Silêncio e visão: uma conversa com o artista Rubén Grau
O artista plástico e escritor sanluense realizou uma palestra pública sobre diversos temas: literatura, Borges, inspiração e silêncio como ausência.
A conversa decorre na Universidade Nacional dos Comechingones, num testemunho de uma abordagem meticulosa e reflexiva à sua criação. É início de dezembro de 2024, Rubén Grau vive um momento decisivo na sua carreira artística. Com mais de quatro décadas de trabalho, o pintor, escultor, poeta, este criador da arte latino-americana parece nunca se esgotar em suas buscas. Nascido em Buenos Aires em 1959, seu trabalho passou por múltiplas fases e estilos, mas sempre com uma constante: a vontade de questionar a arte, de refletir sobre o olhar, o silêncio e a palavra.
Em sua pesquisa, Grau mergulhou em uma análise profunda das bibliotecas, não apenas como recipientes de conhecimento, mas como reflexos das mentes dos artistas que as habitam. Os livros, para ele, são terreno de intervenção, exploração e reciclagem. “O que me interessa é como a biblioteca pode se tornar um espaço de memória”, afirma, aludindo ao seu fascínio pelos arquivos de artistas transcendentes, como Clorindo Testa e León Ferrari, cujos legados não se encontram apenas nas suas obras, mas também nas bibliotecas que deixaram para trás.

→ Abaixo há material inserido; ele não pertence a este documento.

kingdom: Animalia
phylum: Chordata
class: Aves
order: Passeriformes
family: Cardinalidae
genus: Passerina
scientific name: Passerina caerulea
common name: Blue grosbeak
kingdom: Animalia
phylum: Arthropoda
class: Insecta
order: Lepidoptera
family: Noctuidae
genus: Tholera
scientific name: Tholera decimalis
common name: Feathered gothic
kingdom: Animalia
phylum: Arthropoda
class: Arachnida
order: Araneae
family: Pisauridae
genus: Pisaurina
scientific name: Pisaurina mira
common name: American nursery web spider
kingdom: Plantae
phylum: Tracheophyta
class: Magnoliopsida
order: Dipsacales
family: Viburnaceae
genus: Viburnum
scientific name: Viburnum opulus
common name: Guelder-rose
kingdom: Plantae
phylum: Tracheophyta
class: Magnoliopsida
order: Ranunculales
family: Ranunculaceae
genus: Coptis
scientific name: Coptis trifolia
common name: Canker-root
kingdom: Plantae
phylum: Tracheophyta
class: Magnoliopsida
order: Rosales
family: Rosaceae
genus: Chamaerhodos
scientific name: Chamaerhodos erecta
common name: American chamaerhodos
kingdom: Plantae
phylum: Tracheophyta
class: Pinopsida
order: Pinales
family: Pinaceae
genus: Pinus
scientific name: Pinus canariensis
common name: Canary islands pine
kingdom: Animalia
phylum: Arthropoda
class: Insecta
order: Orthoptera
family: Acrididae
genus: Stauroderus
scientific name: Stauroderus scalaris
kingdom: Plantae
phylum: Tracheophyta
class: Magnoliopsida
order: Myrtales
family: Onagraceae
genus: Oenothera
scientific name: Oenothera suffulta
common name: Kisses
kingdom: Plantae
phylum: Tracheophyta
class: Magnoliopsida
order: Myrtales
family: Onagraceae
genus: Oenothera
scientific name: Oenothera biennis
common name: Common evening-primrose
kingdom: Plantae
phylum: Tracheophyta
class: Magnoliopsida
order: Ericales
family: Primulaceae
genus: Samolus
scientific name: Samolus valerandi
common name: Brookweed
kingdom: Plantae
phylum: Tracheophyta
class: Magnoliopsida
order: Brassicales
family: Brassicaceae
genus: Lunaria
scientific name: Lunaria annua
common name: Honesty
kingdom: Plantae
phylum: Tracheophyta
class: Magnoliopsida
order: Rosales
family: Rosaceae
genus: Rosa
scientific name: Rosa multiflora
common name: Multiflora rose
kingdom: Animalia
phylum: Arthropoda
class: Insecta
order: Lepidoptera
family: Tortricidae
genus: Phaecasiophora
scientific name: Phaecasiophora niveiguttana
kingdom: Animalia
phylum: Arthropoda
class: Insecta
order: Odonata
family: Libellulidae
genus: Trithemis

A ligação com Borges é inevitável, pois Grau sente-se atraído por aquela imagem do escritor que conceitua a biblioteca como um mundo infinito. “Para mim, a biblioteca é um espaço onde as ideias se cruzam e se sobrepõem, onde a fronteira entre o público e o privado se dilui”, reflete. É nessa encruzilhada, entre a memória e a interpretação, que encontra a sua própria voz artística. As suas primeiras intervenções, que consistiram na intervenção de livros com cera e tinta, são um eco dessa procura de diluir os limites entre o que se conhece e o que se pode imaginar.
A visita de Grau à província foi organizada pelo "Al sol sonido en arte", projeto sediado em San Luis e San Pablo (no Brasil) que visa trocar, dialogar e expor diferentes atores do campo da arte contemporânea na América Latina. Região americana.
Aprofundando seu trabalho nos últimos anos, Rubén fala do processo de criação como algo que não segue uma lógica estrita. “Não é racional, é algo que me aparece nos sonhos ou quando acordo”, afirma, revelando como, no seu processo de work in progress, a obra não é algo acabado, mas sempre aberto, em constante expansão. Esta atitude reflecte-se na sua última exposição retrospectiva, Silence Sees, que tem sido aclamada pela sua profundidade filosófica e pela sua capacidade de provocar uma reflexão lenta num mundo habituado ao imediatismo.
Nesta exposição apresentada no Museu Emilio Caraffa (Cidade de Córdoba), Grau utiliza uma instalação que confronta o espectador com a relação entre o visível e o oculto, entre o dito e o não dito. Aqui a palavra não aparece como um discurso linear, mas é decomposta, escondida, transformada. Os livros, as intervenções, os elementos visuais da exposição entrelaçam-se para criar uma atmosfera de silêncio, onde o espectador deve aprender a ouvir.
Nesta obra, Grau brinca com a ideia do silêncio não como ausência, mas como presença ativa que nos obriga a olhar além do superficial. O silêncio, na sua obra, é um convite à reflexão profunda, um apelo à escuta do que não se diz, ao olhar para o que normalmente passa despercebido. É, em muitos aspectos, uma crítica ao ruído visual e mediático que domina a sociedade contemporânea, onde imagens e sons se sucedem rapidamente, sem nos deixar tempo para processá-los.
Mas talvez a maior reflexão de Grau ocorra quando ele fala sobre a forma como a arte e o olhar do espectador se transformaram ao longo dos anos. “A arte não pode ser mediada por telas”, diz ele em tom crítico. Numa época em que as imagens são consumidas rapidamente através das redes sociais e plataformas digitais, o trabalho de Grau propõe uma pausa, um momento de parada no fluxo vertiginoso de informações. “A arte deve ser um espaço de liberdade”, afirma, sugerindo que o verdadeiro poder da arte reside na sua capacidade de oferecer uma experiência imersiva, que não é apenas intelectual, mas também sensorial e emocional.